[Excerpt from a dataset]
══════════
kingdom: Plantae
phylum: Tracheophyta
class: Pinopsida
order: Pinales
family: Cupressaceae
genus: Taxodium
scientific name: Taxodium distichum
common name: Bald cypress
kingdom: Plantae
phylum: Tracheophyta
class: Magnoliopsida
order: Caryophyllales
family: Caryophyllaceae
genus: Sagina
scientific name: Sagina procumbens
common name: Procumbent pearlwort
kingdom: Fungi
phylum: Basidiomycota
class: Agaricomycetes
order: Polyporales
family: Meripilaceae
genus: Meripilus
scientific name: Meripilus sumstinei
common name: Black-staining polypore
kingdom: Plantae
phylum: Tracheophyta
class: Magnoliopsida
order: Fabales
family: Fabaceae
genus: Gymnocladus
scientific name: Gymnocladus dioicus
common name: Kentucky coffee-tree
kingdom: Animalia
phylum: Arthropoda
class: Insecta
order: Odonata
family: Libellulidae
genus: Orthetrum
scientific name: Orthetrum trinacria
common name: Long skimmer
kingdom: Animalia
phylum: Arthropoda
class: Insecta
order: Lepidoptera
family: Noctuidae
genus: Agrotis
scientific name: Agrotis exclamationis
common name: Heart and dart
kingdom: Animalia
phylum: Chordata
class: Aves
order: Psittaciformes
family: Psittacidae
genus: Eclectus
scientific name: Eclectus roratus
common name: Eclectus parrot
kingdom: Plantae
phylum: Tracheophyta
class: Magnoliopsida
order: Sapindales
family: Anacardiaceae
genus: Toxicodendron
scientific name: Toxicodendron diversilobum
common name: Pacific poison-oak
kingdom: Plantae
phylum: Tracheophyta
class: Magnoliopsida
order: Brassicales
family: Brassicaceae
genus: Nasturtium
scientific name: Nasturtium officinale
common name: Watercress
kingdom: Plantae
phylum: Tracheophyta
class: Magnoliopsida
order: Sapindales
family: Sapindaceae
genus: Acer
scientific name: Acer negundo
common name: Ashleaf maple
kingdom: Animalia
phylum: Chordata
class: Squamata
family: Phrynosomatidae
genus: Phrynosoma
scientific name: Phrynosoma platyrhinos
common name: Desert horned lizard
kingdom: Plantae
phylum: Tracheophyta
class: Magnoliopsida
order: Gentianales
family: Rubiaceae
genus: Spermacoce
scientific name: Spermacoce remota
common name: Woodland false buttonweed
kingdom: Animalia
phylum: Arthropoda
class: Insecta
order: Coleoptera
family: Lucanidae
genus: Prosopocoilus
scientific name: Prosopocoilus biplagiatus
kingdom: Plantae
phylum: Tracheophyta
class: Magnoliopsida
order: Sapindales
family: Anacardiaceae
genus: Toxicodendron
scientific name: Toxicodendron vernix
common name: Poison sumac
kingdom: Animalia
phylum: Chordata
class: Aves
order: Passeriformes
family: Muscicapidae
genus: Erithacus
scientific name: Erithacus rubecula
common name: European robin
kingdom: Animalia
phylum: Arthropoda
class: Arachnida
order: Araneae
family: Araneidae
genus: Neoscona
══════════
* Objective *
Repeat the part of the entries that opens with the line containing "order: Polyporales" and closes with the line containing "class: Squamata", including both of those lines.

* Result of this task *
order: Polyporales
family: Meripilaceae
genus: Meripilus
scientific name: Meripilus sumstinei
common name: Black-staining polypore
kingdom: Plantae
phylum: Tracheophyta
class: Magnoliopsida
order: Fabales
family: Fabaceae
genus: Gymnocladus
scientific name: Gymnocladus dioicus
common name: Kentucky coffee-tree
kingdom: Animalia
phylum: Arthropoda
class: Insecta
order: Odonata
family: Libellulidae
genus: Orthetrum
scientific name: Orthetrum trinacria
common name: Long skimmer
kingdom: Animalia
phylum: Arthropoda
class: Insecta
order: Lepidoptera
family: Noctuidae
genus: Agrotis
scientific name: Agrotis exclamationis
common name: Heart and dart
kingdom: Animalia
phylum: Chordata
class: Aves
order: Psittaciformes
family: Psittacidae
genus: Eclectus
scientific name: Eclectus roratus
common name: Eclectus parrot
kingdom: Plantae
phylum: Tracheophyta
class: Magnoliopsida
order: Sapindales
family: Anacardiaceae
genus: Toxicodendron
scientific name: Toxicodendron diversilobum
common name: Pacific poison-oak
kingdom: Plantae
phylum: Tracheophyta
class: Magnoliopsida
order: Brassicales
family: Brassicaceae
genus: Nasturtium
scientific name: Nasturtium officinale
common name: Watercress
kingdom: Plantae
phylum: Tracheophyta
class: Magnoliopsida
order: Sapindales
family: Sapindaceae
genus: Acer
scientific name: Acer negundo
common name: Ashleaf maple
kingdom: Animalia
phylum: Chordata
class: Squamata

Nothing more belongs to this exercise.